What the task asks — If a line in the material below has the string "Ashland", copy it out.

======== Entries provided ========

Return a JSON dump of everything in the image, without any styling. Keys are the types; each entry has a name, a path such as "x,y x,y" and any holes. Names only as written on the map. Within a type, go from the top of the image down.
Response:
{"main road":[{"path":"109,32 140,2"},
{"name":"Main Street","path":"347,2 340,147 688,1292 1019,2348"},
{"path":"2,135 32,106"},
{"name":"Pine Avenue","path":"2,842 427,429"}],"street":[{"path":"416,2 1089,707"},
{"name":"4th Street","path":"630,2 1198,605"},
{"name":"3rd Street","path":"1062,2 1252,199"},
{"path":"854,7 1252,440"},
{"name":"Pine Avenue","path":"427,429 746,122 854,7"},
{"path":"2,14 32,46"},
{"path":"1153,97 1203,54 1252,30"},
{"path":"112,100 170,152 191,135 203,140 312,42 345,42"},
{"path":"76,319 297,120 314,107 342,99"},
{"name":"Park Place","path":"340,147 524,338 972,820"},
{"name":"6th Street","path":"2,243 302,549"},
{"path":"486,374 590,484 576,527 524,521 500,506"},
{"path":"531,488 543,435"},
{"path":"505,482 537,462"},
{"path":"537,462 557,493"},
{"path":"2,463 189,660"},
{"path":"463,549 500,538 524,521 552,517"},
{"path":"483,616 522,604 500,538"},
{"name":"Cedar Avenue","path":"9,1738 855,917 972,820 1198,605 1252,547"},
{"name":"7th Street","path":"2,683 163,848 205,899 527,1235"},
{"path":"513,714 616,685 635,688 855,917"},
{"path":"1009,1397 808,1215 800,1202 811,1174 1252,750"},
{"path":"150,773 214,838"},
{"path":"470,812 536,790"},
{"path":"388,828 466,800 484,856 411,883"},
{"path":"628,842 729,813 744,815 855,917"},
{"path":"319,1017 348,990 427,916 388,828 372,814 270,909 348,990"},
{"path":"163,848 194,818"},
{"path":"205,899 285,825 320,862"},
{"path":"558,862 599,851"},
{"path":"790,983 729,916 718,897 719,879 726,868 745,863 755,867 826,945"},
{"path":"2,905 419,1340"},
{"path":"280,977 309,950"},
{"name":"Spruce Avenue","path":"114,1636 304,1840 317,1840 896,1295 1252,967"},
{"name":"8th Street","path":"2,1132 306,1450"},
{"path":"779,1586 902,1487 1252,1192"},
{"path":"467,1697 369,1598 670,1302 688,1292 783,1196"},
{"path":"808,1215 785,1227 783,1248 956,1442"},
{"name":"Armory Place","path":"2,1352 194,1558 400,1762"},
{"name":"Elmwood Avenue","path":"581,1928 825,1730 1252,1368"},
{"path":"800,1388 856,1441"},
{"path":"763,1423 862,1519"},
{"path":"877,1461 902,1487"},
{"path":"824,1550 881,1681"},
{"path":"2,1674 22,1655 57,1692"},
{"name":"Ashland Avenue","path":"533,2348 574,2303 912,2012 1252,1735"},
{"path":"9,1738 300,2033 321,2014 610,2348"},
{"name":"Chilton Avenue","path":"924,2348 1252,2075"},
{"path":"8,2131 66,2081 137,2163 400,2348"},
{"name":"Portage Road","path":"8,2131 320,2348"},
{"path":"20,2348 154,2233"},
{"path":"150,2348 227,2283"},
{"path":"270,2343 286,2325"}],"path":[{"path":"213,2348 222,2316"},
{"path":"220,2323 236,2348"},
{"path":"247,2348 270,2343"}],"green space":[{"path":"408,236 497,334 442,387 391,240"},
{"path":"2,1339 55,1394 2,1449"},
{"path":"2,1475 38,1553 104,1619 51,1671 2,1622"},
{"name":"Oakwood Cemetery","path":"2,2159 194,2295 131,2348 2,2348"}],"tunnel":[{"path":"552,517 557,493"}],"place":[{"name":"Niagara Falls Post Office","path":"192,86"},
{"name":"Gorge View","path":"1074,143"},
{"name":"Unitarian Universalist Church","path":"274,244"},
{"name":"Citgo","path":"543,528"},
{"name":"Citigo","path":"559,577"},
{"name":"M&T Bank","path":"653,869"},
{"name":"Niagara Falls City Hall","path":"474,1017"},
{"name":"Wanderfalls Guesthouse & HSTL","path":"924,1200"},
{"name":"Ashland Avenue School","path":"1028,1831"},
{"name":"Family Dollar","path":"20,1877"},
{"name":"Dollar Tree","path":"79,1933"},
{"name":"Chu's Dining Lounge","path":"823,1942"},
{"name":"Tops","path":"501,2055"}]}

========

Task result —
{"name":"Ashland Avenue","path":"533,2348 574,2303 912,2012 1252,1735"},
{"name":"Ashland Avenue School","path":"1028,1831"},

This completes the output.